# Source text:
My little brother forgot my granny's birthday

7 replies

BroccoliSpears · 26/02/2008 13:25

My little brother (who is 25 - not so little) 'forgot' my granny's birthday this year.

He didn't really forget, because I reminded him a few times in the weeks preceding it, and 4 days before, and my dad reminded him on the day. He just couldn't be bothered to do anything about it. He drives for a living and he couldn't even be bothered to pull in to a garage for a bunch of £1.99 Chrysanths.

He lives with granny, rent free. He contributes nothing to the bills, council tax, food etc. He doesn't really help much about the house (granny is in her 80s and quite frail, but he lets her bring the logs in / go to the supermarket etc).

Last year she bought him two cars. He pleads poverty and she's a soft touch. She doesn't really mind, and I'm not sure why I do because it's nothing to do with me. She's always bunging him a tenner to go to the pub. Again, nothing to do with me.

# Questions to answer:
A. According to the forum post, how old is the poster's little brother?
B. Can you turn the paragraph of the forum post beginning "He lives with granny, rent free" into a short list that keeps its main facts?

# Information shown:
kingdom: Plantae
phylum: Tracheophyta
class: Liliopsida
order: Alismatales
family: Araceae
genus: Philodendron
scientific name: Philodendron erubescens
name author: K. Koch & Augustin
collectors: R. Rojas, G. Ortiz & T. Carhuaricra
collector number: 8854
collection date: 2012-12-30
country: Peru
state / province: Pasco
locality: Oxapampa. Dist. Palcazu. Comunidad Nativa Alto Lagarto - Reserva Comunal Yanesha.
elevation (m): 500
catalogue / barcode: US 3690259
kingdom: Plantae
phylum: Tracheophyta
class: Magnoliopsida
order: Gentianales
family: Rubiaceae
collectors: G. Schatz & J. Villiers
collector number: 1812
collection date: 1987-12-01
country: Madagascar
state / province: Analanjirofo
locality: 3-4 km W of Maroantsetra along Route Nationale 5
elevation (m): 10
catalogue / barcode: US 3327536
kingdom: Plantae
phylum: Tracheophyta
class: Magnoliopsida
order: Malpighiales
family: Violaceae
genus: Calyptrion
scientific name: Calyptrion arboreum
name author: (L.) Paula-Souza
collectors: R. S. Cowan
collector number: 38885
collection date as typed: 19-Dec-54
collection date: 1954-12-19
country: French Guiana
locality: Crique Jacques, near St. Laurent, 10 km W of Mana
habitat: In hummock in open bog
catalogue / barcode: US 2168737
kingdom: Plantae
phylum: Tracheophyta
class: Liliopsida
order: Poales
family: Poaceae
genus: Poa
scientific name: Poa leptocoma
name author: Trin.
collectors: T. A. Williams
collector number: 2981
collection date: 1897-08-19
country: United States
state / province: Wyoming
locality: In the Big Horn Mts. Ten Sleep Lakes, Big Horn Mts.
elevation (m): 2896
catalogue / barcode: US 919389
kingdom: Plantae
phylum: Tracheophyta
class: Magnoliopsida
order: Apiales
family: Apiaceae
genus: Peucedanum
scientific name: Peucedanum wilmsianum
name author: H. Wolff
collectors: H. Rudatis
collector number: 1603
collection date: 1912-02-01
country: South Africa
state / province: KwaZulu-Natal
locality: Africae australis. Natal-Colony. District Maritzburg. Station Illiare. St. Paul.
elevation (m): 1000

# Answers to this exercise:
A. 25

B.
- He lives with granny rent free.
- He pays nothing toward the bills, council tax, food or other costs.
- He does little to help around the house, though granny is in her 80s and quite frail.
- He lets her bring in the logs and go to the supermarket.